The Radicalization of American Politics

Josh Marshall considers the kerfuffles of the last week in the campaigns of Sens. Barack Obama and Hillary Clinton and limits the credible explanations to just two:

We seem to be at the point where there are now two credible possibilities. One is that the Clinton campaign is intentionally pursuing a strategy of using surrogates to hit Obama with racially-charged language or with charges that while not directly tied to race nonetheless play to stereotypes about black men. The other possibility is that the Clinton campaign is extraordinarily unlucky and continually finds its surrogates stumbling on to racially-charged or denigrating language when discussing Obama.

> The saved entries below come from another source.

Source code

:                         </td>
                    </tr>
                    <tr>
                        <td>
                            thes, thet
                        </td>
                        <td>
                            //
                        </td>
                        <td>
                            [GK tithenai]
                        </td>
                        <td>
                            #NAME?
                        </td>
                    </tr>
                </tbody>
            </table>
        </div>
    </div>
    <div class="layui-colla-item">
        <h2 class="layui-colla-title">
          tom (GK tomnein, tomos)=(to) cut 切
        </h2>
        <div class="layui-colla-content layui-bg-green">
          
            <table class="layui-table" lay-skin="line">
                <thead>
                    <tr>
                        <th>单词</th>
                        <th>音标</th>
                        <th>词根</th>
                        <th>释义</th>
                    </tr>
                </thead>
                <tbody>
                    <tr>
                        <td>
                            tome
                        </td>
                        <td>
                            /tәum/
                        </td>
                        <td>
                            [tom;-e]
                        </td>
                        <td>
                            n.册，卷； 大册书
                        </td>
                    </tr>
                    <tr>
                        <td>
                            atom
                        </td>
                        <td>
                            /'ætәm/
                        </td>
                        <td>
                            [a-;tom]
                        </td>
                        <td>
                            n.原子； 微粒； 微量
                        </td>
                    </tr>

Actually, I think there are any number of other credible explanations and I’d like to suggest one. To me the biggest problem in American politics is the radical turn it’s taken over the last 30 years. In the case of the Democrats, Democrats’ consciousnesses have been raised with respect to race, ethnicity, gender, and sexual orientation. For those of you who’ve read your Saul Alinsky you know that popular education as a means of consciousness raising is a key step in the process of radicalization. The upshot of this is that those whose consciousnesses have been raised see every event or statement through the prism of that raised consciousness. If you’ve been radicalized with respect to sexual orientation even the most innocent comment can be suspicious. Recall Glenn Greenwald’s complaints about the word “poof”? And if you’ve been radicalized with respect to race everything is about race.

What radicals don’t understand is that those whose consciousnesses have not been similarly “raised” don’t see things at all in the same way.

I’m not saying, by the way, that Democrats are the only ones who have been radicalized. That the same is true in the Republican Party is completely evident in religion, what passes for libertarianism these days, and a host of other issues.

No one is so perfect that they will be able to guard their tongues from saying something objectionable to someone whose consciousness has been raised. So expect gender, race, and religion to be a big part of the primary and presidential campaigns. It need not be deliberate. We just can’t escape from it.

From the point of view of somebody like me, a moderate or, more precisely, a liberal conservative, this development is wholly pernicious. As I’ve written before, moderation is the virtue that enables use to agree. Without agreement there can be no compromise, without compromise no liberal democracy.

4 comments… add one
  • Durry Jones Link

    I have been reading your blog for sometime now…a couple of years actually…and this is the first time I’ve been moved to comment. This mirrors some posts you’ve had in the past and I couldn’t agree with you more. I in fact like the liberal conservative construct and may adopt that as my own. Thanks for your blog. I’m waiting for your next genealogy post.